Even a 5-year-old sees failure

Tendai Ruben Mbofana

 I REMEMBER when my son was still a little child in the early 2000s I gave him a wad of banknotes worth millions of Zimbabwe dollars to buy sweets and freezits.

Of course, at his age (around five years old) he had absolutely no idea that this price tag was unbelievably ridiculous — for trinkets that would normally cost a few cents.

There was need for us as parents to gradually make this fact known and understood in his rather novice mind — so that, as we repeatedly spoke about how the Zimbabwe government had made life a torturous living hell — he would steadily comprehend and appreciate that there was definitely nothing normal about our livelihood.

Indeed, what could be normal when one had to part with a billion Zimbabwe dollars to buy a loaf of bread, or maize meal (the country’s staple food) costing trillions, if not quadrillions, of our hard-to-get cash?

This was during the time Zimbabwe hogged the international news headlines for insane incomprehensible record-breaking annual inflation rates hitting the 89 sextillion percentage mark, with one United States dollar worth 2,6 trillion in the local currency.

As much as we had those conversations on how life had been made intolerable by the ruling establishment — I, nonetheless, seriously doubt if my son actually got the point.

I am sure, it was still too complex, if not impossible, to successfully put across this fact — as his was still a small mind to grasp such intricacies of the world in which we live.

Nonetheless, today, the unmitigated failures by the present government are too clear-cut and simple to understand — even for a five-year-old.

Surely, would it not be strange, even for a child, to spend the entire day without electricity — cooking on an open fire, with the television set turned off all day, and then sitting in the dark at night, while bumping into furniture that is difficult to see?

Yet knowing fully well that, in normal times — whatever that may mean in a weird country like Zimbabwe, where each day has its own strange struggles (which those in other States hardly think about, but take for granted) — the family usually cooked on an electric stove, watched television and the house was well-lit during evenings.

Why would these children not wonder what had gone wrong; and, why they had to live under such bizarre circumstances?

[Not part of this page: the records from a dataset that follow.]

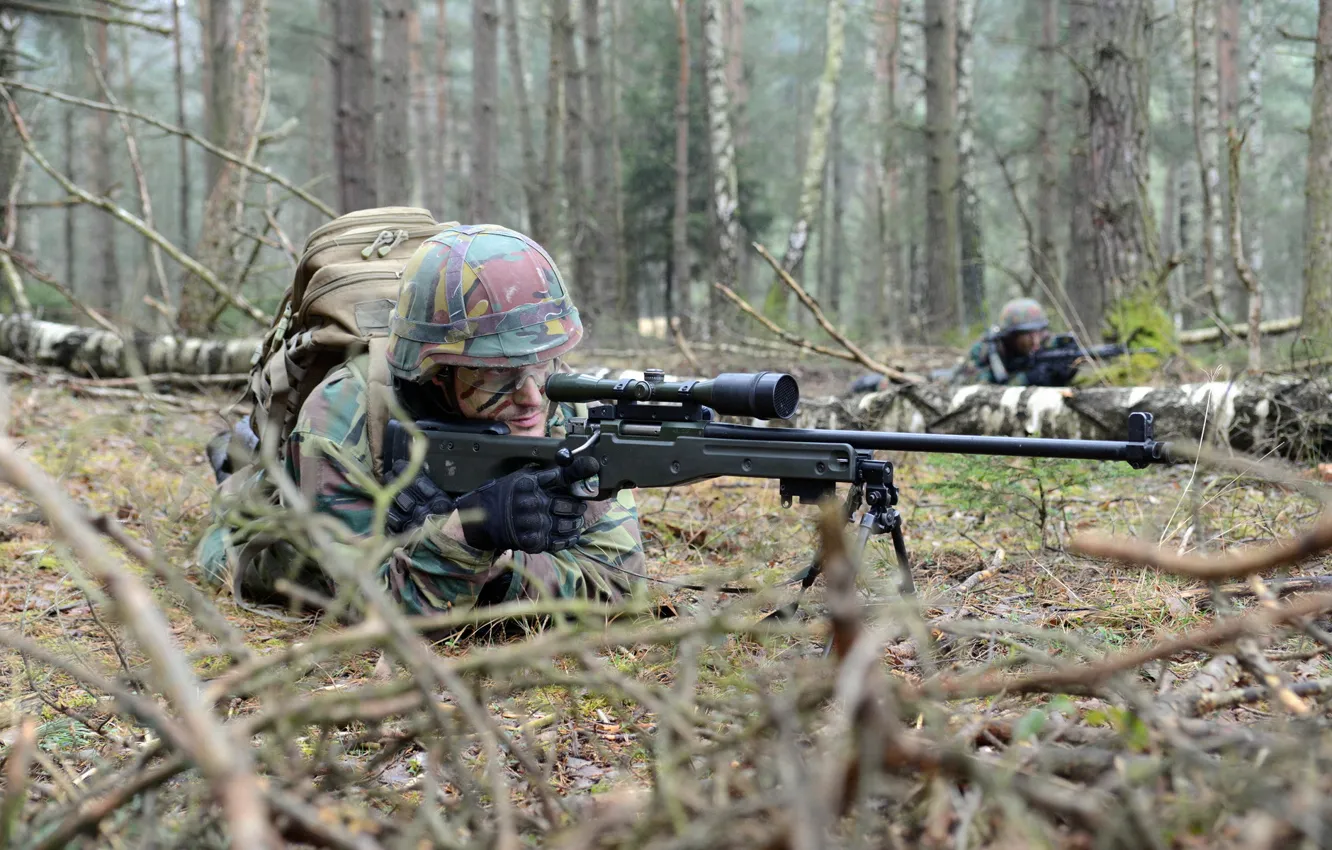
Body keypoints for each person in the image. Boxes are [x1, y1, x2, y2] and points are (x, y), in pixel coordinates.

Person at [198, 224, 645, 616]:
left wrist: (496, 566)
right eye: (495, 374)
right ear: (435, 371)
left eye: (543, 363)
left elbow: (620, 583)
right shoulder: (343, 416)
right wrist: (471, 529)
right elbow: (374, 609)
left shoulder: (562, 401)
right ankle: (240, 462)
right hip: (288, 547)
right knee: (230, 535)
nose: (532, 398)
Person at [949, 298, 1074, 386]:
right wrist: (1026, 379)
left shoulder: (1044, 341)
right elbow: (976, 387)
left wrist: (1064, 372)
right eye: (1028, 335)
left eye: (1039, 332)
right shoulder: (986, 350)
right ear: (1011, 335)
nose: (1036, 341)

It would be quite obvious that something was undeniably amiss.

Of course, for parents — unlike back then when my son was still only but a child — today, it is easier explaining how the ruling establishment had made a huge mess of running the affairs of the nation.

When children inquire what happened to the electricity — or, where it has gone — the answer is quite simple.

We just tell them that those in authority have made a career of looting the abundant riches our God lovingly blessed us with — which should have been used to give us electricity and develop our nation and livelihoods as a whole — for their own selfish aggrandisement.

We show them, wherever possible, the lavish lifestyles of those in power, or linked to them — which are in stark contrast to the poverty and suffering our children experience on a daily basis.

With a bit of intelligence, it is not too difficult for them to notice that there is phenomenal wealth in this country — but which, somehow, ends up in the hands (or rather, pockets) of only a small elitist political group — while, everywhere our children turn, they see misery and more misery, impoverishment and more impoverishment.

Not only are their homes without electricity — but, their parents find it extremely arduous to put food on the table (as they no longer have three square meals a day), they hardly get new clothes, and they attend schools lacking the required learning material.

They also know fully well how burdensome it is spending hours each day fetching water at boreholes, far away from their residence — and, having to carry disproportionately weighty containers back — due to the unavailability of the precious liquid in their home for months or even years.

Today’s children can certainly tell, and see, how the so-called Second Republic has ruined their parents’ and their own lives — to these unacceptable, deplorable and egregious levels.

Indeed, even a five-year-old can tell that this regime and its leaders has failed to unbelievably shameful and embarrassing depths.